Fifth Nemontemi, 1-Grass—April 2, 1843
Stephen felt like he was sleepwalking as he passed the mouth of the cave on his way to the toolshed. Ground fog lay heavily among the trees and obscured the path, but his feet seemed to know their own way. The sun had just risen, but the dawn had no freshness. Its light seemed like another strange kind of fog, clinging to things, dripping from branches and twisting birdsongs into unrecognizable murmurs. He hadn’t slept again, lying awake next to Charlotte with his mind cluttered by gabbling voices. Twice during the night she had rolled against him and begun stroking his stomach, trailing her fingers through the curly hairs that grew there. Both times he had stopped her before she went any further, emasculated by the tumult in his head and his conflicted conscience. He had felt like warning her away, saying I’m one small step from a murderer, blossom. One very small step. And then he had burned with desire to make love, crush her to him, and when she had fallen back to the edge of sleep, speak to her. Justify himself: If it’s not just for me? If it’s for our children, for every black child who could be born and live and be able to say I am free?

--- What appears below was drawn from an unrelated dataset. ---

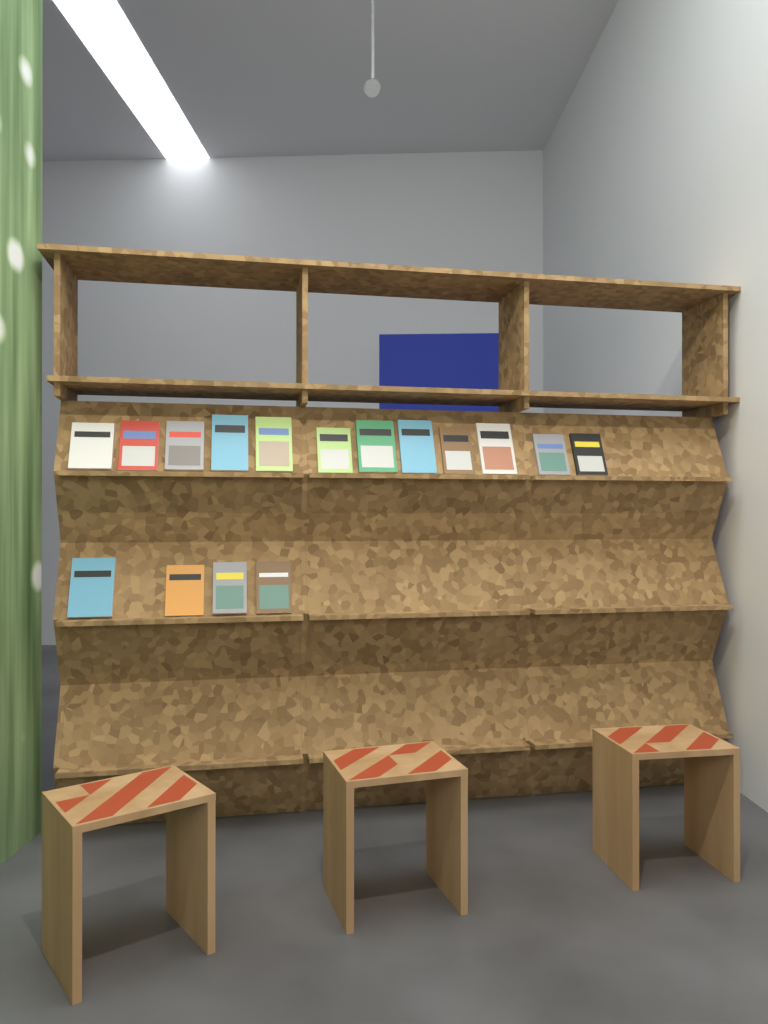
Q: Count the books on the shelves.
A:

Would that make it all right?
Maybe he had slept. In the darkest hours, anyway, he hadn’t exactly been awake. At times the voices had subsided into a quiet rushing noise like faraway rapids; at other moments he’d had to hold the blankets tightly to remind himself where he was. Fires had sprung up in the corners of the room, then faded out, leaving a stinking roasted odor behind. Charlotte muttered sleepy complaints and tossed on
the bed, uneasy but not alarmed enough to wake up.

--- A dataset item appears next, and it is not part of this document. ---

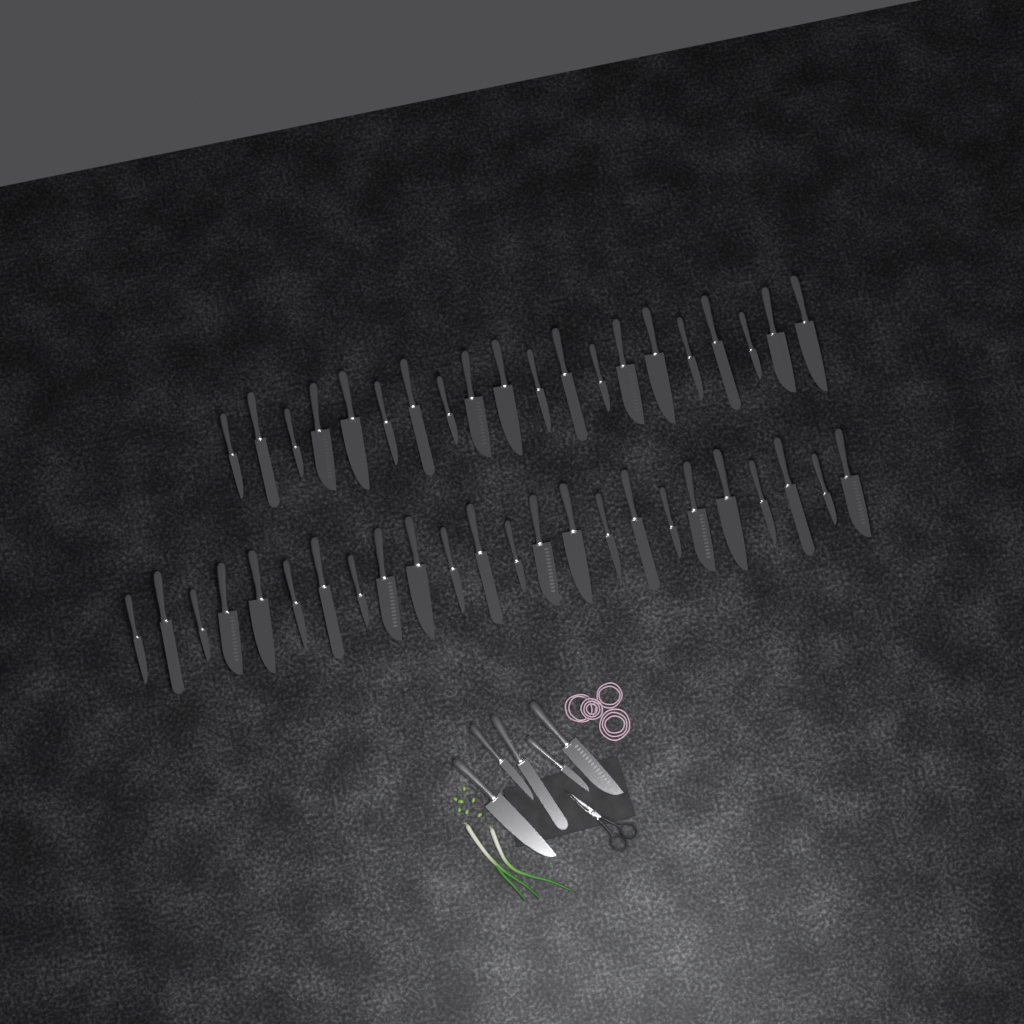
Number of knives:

It had not been sleep, Stephen decided, but he hadn’t been awake. He’d passed the night somewhere in between, in a place where he could see and smell dreams that weren’t his own. And somewhere deep inside he was certain that no living man had dreamed those dreams.
He hadn’t been able to return from the place, either; it was still all around him as he popped the shack’s door open. The chirp of warped wood set off a fresh flurry of voices, but he couldn’t pin any of them down. Prescott brought the voices back, Stephen thought, but I can’t understand them anymore. Was that because of Prescott or something in Stephen himself?
I am not a murderer. I do this for the Bishops and Bransfords who aren’t yet born. Her life is not worth all of theirs.
Jane’s appearance shocked him. Her skin had grown nearly transparent from days without sun and her eyes blinked feverishly deep in their sockets. She was so thin that Stephen could see the pulse under her jaw. The blanket he’d brought her lay flung in a corner, wrapped partly around a rusting shovel, and she hadn’t touched any food in at least two days, since the dried apples. The rest of the food he’d brought her lay exactly where he’d left it.
Worst of all were the scabs. Stephen had seen fading scars on her face and hands when the chacmool brought her, and even then she had been picking at the scabs, but they had been few and small—just normal from the itch of a healing burn. Now the scabs had grown to cover one entire side of her face, nearly closing one eye and pulling the right corner of her mouth into a smirk. They covered her hands as well, fusing the fingers together into single crooked hooks. Still she stroked the green quetzal feathers, and the feathers stroked her back, leaving fresh lumps of scab wherever they grazed unblemished skin.